**Data records:**
━━━━━━

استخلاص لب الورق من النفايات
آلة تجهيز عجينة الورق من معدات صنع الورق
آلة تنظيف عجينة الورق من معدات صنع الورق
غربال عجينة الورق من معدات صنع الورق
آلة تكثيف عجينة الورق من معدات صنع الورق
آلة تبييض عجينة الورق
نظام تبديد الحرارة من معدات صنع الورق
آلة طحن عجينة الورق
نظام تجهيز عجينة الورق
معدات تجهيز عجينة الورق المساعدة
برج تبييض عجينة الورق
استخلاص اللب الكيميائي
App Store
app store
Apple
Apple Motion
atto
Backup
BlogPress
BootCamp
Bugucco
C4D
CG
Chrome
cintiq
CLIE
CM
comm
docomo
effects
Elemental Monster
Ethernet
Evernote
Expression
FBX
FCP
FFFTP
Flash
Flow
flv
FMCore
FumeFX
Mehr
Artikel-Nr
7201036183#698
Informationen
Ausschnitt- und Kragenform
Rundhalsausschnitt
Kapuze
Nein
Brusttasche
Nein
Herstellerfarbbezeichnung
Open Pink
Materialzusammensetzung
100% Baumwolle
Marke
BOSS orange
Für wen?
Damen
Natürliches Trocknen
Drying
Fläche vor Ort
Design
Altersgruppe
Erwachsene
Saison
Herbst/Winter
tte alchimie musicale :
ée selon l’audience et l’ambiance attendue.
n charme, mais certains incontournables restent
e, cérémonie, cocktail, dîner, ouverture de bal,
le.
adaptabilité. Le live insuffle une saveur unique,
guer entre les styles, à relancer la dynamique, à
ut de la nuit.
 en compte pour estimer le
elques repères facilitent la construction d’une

━━━━━━

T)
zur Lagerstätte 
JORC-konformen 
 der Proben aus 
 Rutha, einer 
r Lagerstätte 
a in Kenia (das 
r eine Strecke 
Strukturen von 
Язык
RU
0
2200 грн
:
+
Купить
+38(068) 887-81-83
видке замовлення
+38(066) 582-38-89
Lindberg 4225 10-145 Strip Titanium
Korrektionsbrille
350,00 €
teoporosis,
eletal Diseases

━━━━━━

**What the task requires:** Return the span of lines in the data above that opens at the line with "استخلاص لب الورق من النفايات" and closes at the line with "Rundhalsausschnitt", exactly, ends included, nothing else.

**Exercise answer:**
استخلاص لب الورق من النفايات
آلة تجهيز عجينة الورق من معدات صنع الورق
آلة تنظيف عجينة الورق من معدات صنع الورق
غربال عجينة الورق من معدات صنع الورق
آلة تكثيف عجينة الورق من معدات صنع الورق
آلة تبييض عجينة الورق
نظام تبديد الحرارة من معدات صنع الورق
آلة طحن عجينة الورق
نظام تجهيز عجينة الورق
معدات تجهيز عجينة الورق المساعدة
برج تبييض عجينة الورق
استخلاص اللب الكيميائي
App Store
app store
Apple
Apple Motion
atto
Backup
BlogPress
BootCamp
Bugucco
C4D
CG
Chrome
cintiq
CLIE
CM
comm
docomo
effects
Elemental Monster
Ethernet
Evernote
Expression
FBX
FCP
FFFTP
Flash
Flow
flv
FMCore
FumeFX
Mehr
Artikel-Nr
7201036183#698
Informationen
Ausschnitt- und Kragenform
Rundhalsausschnitt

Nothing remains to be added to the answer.